Transcribe every one of the records line by line, keeping each character, space and line break unchanged.
---- DATA SHOWN
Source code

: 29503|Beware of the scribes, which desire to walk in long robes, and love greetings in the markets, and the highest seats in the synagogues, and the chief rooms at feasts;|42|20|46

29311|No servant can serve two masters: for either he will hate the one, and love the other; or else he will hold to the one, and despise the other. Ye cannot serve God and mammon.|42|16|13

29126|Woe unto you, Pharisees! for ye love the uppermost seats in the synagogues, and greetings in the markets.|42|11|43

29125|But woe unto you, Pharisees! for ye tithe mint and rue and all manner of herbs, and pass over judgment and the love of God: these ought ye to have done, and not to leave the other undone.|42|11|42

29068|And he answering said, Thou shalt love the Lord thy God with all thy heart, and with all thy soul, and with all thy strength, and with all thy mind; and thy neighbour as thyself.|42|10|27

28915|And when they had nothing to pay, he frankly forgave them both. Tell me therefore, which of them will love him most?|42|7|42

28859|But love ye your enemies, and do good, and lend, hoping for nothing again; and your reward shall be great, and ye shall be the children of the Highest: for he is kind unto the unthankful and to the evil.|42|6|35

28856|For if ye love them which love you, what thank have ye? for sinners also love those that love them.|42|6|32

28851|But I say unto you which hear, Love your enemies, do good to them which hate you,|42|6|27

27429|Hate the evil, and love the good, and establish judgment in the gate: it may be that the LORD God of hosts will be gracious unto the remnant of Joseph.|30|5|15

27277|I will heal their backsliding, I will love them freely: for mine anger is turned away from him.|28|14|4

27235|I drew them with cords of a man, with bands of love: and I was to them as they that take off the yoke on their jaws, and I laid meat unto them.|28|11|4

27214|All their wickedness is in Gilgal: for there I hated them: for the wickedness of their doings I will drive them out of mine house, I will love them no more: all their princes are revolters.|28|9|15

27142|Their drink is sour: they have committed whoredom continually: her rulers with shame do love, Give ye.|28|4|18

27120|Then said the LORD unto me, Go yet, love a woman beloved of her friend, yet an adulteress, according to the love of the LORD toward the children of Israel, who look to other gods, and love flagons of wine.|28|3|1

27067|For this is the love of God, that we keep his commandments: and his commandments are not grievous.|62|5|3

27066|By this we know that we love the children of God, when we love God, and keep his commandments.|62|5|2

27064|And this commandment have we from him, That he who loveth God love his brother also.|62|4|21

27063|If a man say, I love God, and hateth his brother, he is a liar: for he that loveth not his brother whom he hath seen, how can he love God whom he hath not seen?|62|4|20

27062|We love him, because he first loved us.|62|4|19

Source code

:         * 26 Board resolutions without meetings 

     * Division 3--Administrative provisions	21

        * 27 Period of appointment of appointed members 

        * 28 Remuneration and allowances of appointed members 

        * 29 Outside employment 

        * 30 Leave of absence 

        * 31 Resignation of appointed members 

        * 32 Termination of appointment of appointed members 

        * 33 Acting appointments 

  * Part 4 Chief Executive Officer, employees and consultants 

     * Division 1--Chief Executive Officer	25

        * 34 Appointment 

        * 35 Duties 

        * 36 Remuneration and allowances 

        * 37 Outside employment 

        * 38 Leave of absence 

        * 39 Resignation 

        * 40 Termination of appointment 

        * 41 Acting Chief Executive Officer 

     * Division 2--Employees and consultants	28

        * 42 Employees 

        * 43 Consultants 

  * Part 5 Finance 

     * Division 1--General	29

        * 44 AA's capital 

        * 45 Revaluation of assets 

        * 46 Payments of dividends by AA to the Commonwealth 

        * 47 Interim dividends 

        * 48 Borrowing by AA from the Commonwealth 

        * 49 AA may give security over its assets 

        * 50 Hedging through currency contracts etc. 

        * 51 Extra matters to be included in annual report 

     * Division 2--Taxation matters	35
--------
== THE COMPLETED TASK ==
Source code

: 29503|Beware of the scribes, which desire to walk in long robes, and love greetings in the markets, and the highest seats in the synagogues, and the chief rooms at feasts;|42|20|46

29311|No servant can serve two masters: for either he will hate the one, and love the other; or else he will hold to the one, and despise the other. Ye cannot serve God and mammon.|42|16|13

29126|Woe unto you, Pharisees! for ye love the uppermost seats in the synagogues, and greetings in the markets.|42|11|43

29125|But woe unto you, Pharisees! for ye tithe mint and rue and all manner of herbs, and pass over judgment and the love of God: these ought ye to have done, and not to leave the other undone.|42|11|42

29068|And he answering said, Thou shalt love the Lord thy God with all thy heart, and with all thy soul, and with all thy strength, and with all thy mind; and thy neighbour as thyself.|42|10|27

28915|And when they had nothing to pay, he frankly forgave them both. Tell me therefore, which of them will love him most?|42|7|42

28859|But love ye your enemies, and do good, and lend, hoping for nothing again; and your reward shall be great, and ye shall be the children of the Highest: for he is kind unto the unthankful and to the evil.|42|6|35

28856|For if ye love them which love you, what thank have ye? for sinners also love those that love them.|42|6|32

28851|But I say unto you which hear, Love your enemies, do good to them which hate you,|42|6|27

27429|Hate the evil, and love the good, and establish judgment in the gate: it may be that the LORD God of hosts will be gracious unto the remnant of Joseph.|30|5|15

27277|I will heal their backsliding, I will love them freely: for mine anger is turned away from him.|28|14|4

27235|I drew them with cords of a man, with bands of love: and I was to them as they that take off the yoke on their jaws, and I laid meat unto them.|28|11|4

27214|All their wickedness is in Gilgal: for there I hated them: for the wickedness of their doings I will drive them out of mine house, I will love them no more: all their princes are revolters.|28|9|15

27142|Their drink is sour: they have committed whoredom continually: her rulers with shame do love, Give ye.|28|4|18

27120|Then said the LORD unto me, Go yet, love a woman beloved of her friend, yet an adulteress, according to the love of the LORD toward the children of Israel, who look to other gods, and love flagons of wine.|28|3|1

27067|For this is the love of God, that we keep his commandments: and his commandments are not grievous.|62|5|3

27066|By this we know that we love the children of God, when we love God, and keep his commandments.|62|5|2

27064|And this commandment have we from him, That he who loveth God love his brother also.|62|4|21

27063|If a man say, I love God, and hateth his brother, he is a liar: for he that loveth not his brother whom he hath seen, how can he love God whom he hath not seen?|62|4|20

27062|We love him, because he first loved us.|62|4|19

Source code

:         * 26 Board resolutions without meetings 

     * Division 3--Administrative provisions	21

        * 27 Period of appointment of appointed members 

        * 28 Remuneration and allowances of appointed members 

        * 29 Outside employment 

        * 30 Leave of absence 

        * 31 Resignation of appointed members 

        * 32 Termination of appointment of appointed members 

        * 33 Acting appointments 

  * Part 4 Chief Executive Officer, employees and consultants 

     * Division 1--Chief Executive Officer	25

        * 34 Appointment 

        * 35 Duties 

        * 36 Remuneration and allowances 

        * 37 Outside employment 

        * 38 Leave of absence 

        * 39 Resignation 

        * 40 Termination of appointment 

        * 41 Acting Chief Executive Officer 

     * Division 2--Employees and consultants	28

        * 42 Employees 

        * 43 Consultants 

  * Part 5 Finance 

     * Division 1--General	29

        * 44 AA's capital 

        * 45 Revaluation of assets 

        * 46 Payments of dividends by AA to the Commonwealth 

        * 47 Interim dividends 

        * 48 Borrowing by AA from the Commonwealth 

        * 49 AA may give security over its assets 

        * 50 Hedging through currency contracts etc. 

        * 51 Extra matters to be included in annual report 

     * Division 2--Taxation matters	35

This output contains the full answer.